The 26-year-old from Ottawa had a breakout 2014-15 with super-G silver at the world championship and a World Cup victory.
But Cook tore several ligaments in his right knee while training in Pitzall, Austria, last week. He will not race this season.
"Obviously bummed, but I always said if I got hurt, I would be positive and do whatever I can to get back," Cook told The Canadian Press from Toronto on Wednesday.
The men's World Cup speed season opens Nov. 28 in Lake Louise with the first downhill, followed by a super-G race the following day at the Alberta resort west of Calgary.
Guay is Canada's most decorated World Cup skier with 22 medals. Hudec won Olympic bronze in super-G in 2014.
Guay took a season off from racing for the first time in his career. The 34-year-old from Mont-Tremblant, Que., wasn't ready to race last winter after a pair of surgeries on his left knee in 2014.
Hudec's campaign ended early because of a torn meniscus in his right knee. The Calgarian underwent season-ending surgery in January.
Both men say they're ready to race in Lake Louise. Manny Osborne-Paradis of Invermere, Alta., was second in downhill in 2014 for Canada's first medal on home snow since 2009. A healthy Cook would have given Canada's men another medal threat in their home World Cup race.
"It was definitely in the back of our minds for sure," Cook said. "I hope those guys have a great season and I think they will. I definitely want to get back competing with and against them for sure."
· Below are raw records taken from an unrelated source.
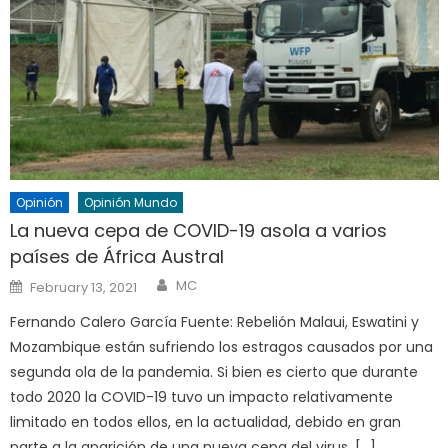
Opinión
Opinión Mundo
La nueva cepa de COVID-19 asola a varios
países de África Austral
Author
Posted
MC
February 13, 2021
on
Fernando Calero García Fuente: Rebelión Malaui, Eswatini y
Mozambique están sufriendo los estragos causados por una
segunda ola de la pandemia. Si bien es cierto que durante
todo 2020 la COVID-19 tuvo un impacto relativamente
limitado en todos ellos, en la actualidad, debido en gran
parte a la aparición de una nueva cepa del virus, […]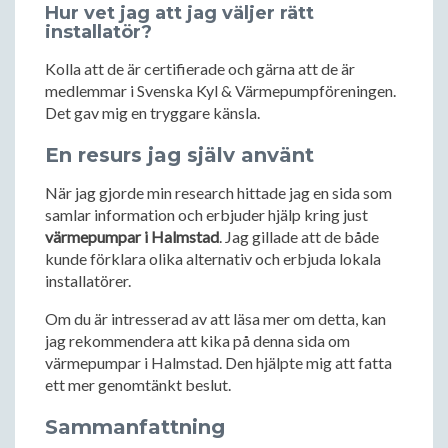
Hur vet jag att jag väljer rätt
installatör?
Kolla att de är certifierade och gärna att de är
medlemmar i Svenska Kyl & Värmepumpföreningen.
Det gav mig en tryggare känsla.
En resurs jag själv använt
När jag gjorde min research hittade jag en sida som
samlar information och erbjuder hjälp kring just
värmepumpar i Halmstad
. Jag gillade att de både
kunde förklara olika alternativ och erbjuda lokala
installatörer.
Om du är intresserad av att läsa mer om detta, kan
jag rekommendera att kika på denna sida om
värmepumpar i Halmstad. Den hjälpte mig att fatta
ett mer genomtänkt beslut.
Sammanfattning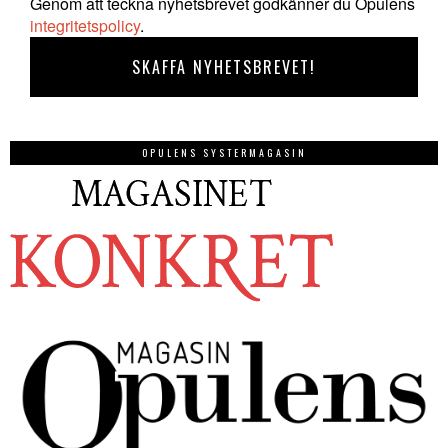
Genom att teckna nyhetsbrevet godkänner du Opulens
integritetspolicy
.
OPULENS SYSTERMAGASIN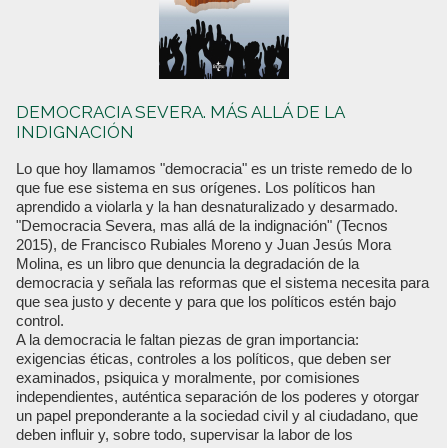
DEMOCRACIA SEVERA. MÁS ALLÁ DE LA
INDIGNACIÓN
Lo que hoy llamamos "democracia" es un triste remedo de lo
que fue ese sistema en sus orígenes. Los políticos han
aprendido a violarla y la han desnaturalizado y desarmado.
"Democracia Severa, mas allá de la indignación" (Tecnos
2015), de Francisco Rubiales Moreno y Juan Jesús Mora
Molina, es un libro que denuncia la degradación de la
democracia y señala las reformas que el sistema necesita para
que sea justo y decente y para que los políticos estén bajo
control.
A la democracia le faltan piezas de gran importancia:
exigencias éticas, controles a los políticos, que deben ser
examinados, psiquica y moralmente, por comisiones
independientes, auténtica separación de los poderes y otorgar
un papel preponderante a la sociedad civil y al ciudadano, que
deben influir y, sobre todo, supervisar la labor de los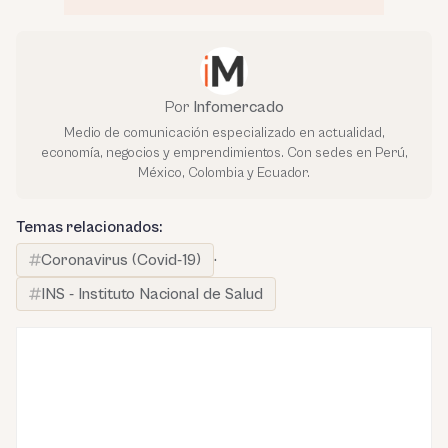
Por
Infomercado
Medio de comunicación especializado en actualidad,
economía, negocios y emprendimientos. Con sedes en Perú,
México, Colombia y Ecuador.
Temas relacionados:
Coronavirus (Covid-19)
·
INS - Instituto Nacional de Salud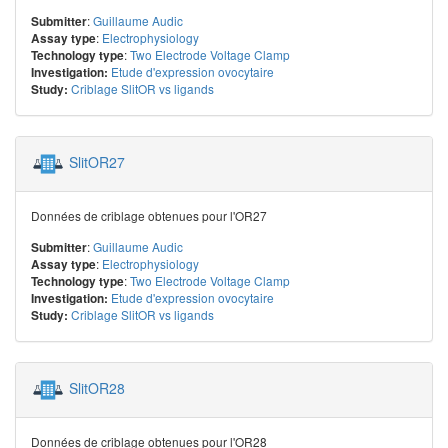
:
Guillaume Audic
Submitter
:
Electrophysiology
Assay type
:
Two Electrode Voltage Clamp
Technology type
Etude d'expression ovocytaire
Investigation:
Criblage SlitOR vs ligands
Study:
SlitOR27
Données de criblage obtenues pour l'OR27
:
Guillaume Audic
Submitter
:
Electrophysiology
Assay type
:
Two Electrode Voltage Clamp
Technology type
Etude d'expression ovocytaire
Investigation:
Criblage SlitOR vs ligands
Study:
SlitOR28
Données de criblage obtenues pour l'OR28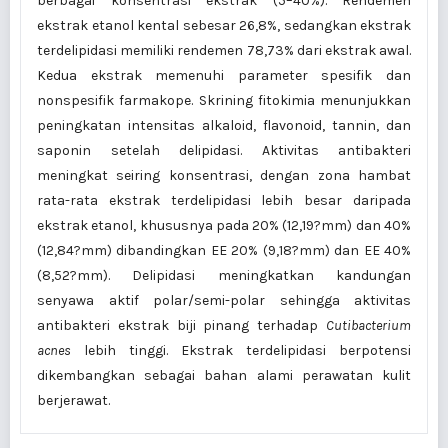
berbagai konsentrasi ekstrak (5–40%). Rendemen
ekstrak etanol kental sebesar 26,8%, sedangkan ekstrak
terdelipidasi memiliki rendemen 78,73% dari ekstrak awal.
Kedua ekstrak memenuhi parameter spesifik dan
nonspesifik farmakope. Skrining fitokimia menunjukkan
peningkatan intensitas alkaloid, flavonoid, tannin, dan
saponin setelah delipidasi. Aktivitas antibakteri
meningkat seiring konsentrasi, dengan zona hambat
rata-rata ekstrak terdelipidasi lebih besar daripada
ekstrak etanol, khususnya pada 20% (12,19?mm) dan 40%
(12,84?mm) dibandingkan EE 20% (9,18?mm) dan EE 40%
(8,52?mm). Delipidasi meningkatkan kandungan
senyawa aktif polar/semi-polar sehingga aktivitas
antibakteri ekstrak biji pinang terhadap
Cutibacterium
acnes
lebih tinggi. Ekstrak terdelipidasi berpotensi
dikembangkan sebagai bahan alami perawatan kulit
berjerawat.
Guay is further along in his season prep than Hudec, having participated in four summer camps on snow.
"I'd be lying if I said I feel like I was 20 years old," Guay said. "At my age, it's not realistic to have no injuries or no pain when you ski, but it's certainly manageable. I definitely feel fitter than I have in the past couple of years and I feel much more ready for the ski season.
"I've had four solid camps this summer and no setbacks as of yet. The skiing seems to be going in the right direction, but ultimately none of that matters until you start racing and the racing goes well."
Hudec's knee didn't recover as quickly as he hoped from surgery. The 34-year-old didn't get back on snow until Oct. 8.
"I feel confident in my strength and the work I've done at the gym, so it's just fine-tuning before the race season starts," Hudec said. "For me, it's not a matter of having a lot of volume of skiing. It's just being strong enough to ski how I want to ski. I feel like I'm at that place."
The alpine ski team was in Toronto to meet with media and sponsors. Cook was on crutches when he was presented with a vehicle from Audi as one of the top-performing Canadian skiers of last season.
"Mixed blessing because at least I'll be home to use it, but I'd rather not be," Cook said.
A year ago, Guay's plan was to delay his return to racing to be healthy and ready for February's world championship in Beaver Creek, Colo. But whenever he pushed the pace in training, Guay's knee would swell and pain would return.
"I kept expecting my knee to heal up and I'd be ready by a certain date. It didn't end up being the case," he said. "So it wasn't that tough of a decision to pull out of the season and just focus on rehabbing and being ready for this year."
Of Hudec's eight knee surgeries in his career, seven have been on his right knee.
"It's the reality of my knee that it's not going to be ideal or perfect, but at the same time I can control it with my conditioning and you know, there's better living through pharmaceuticals, as they say," he joked.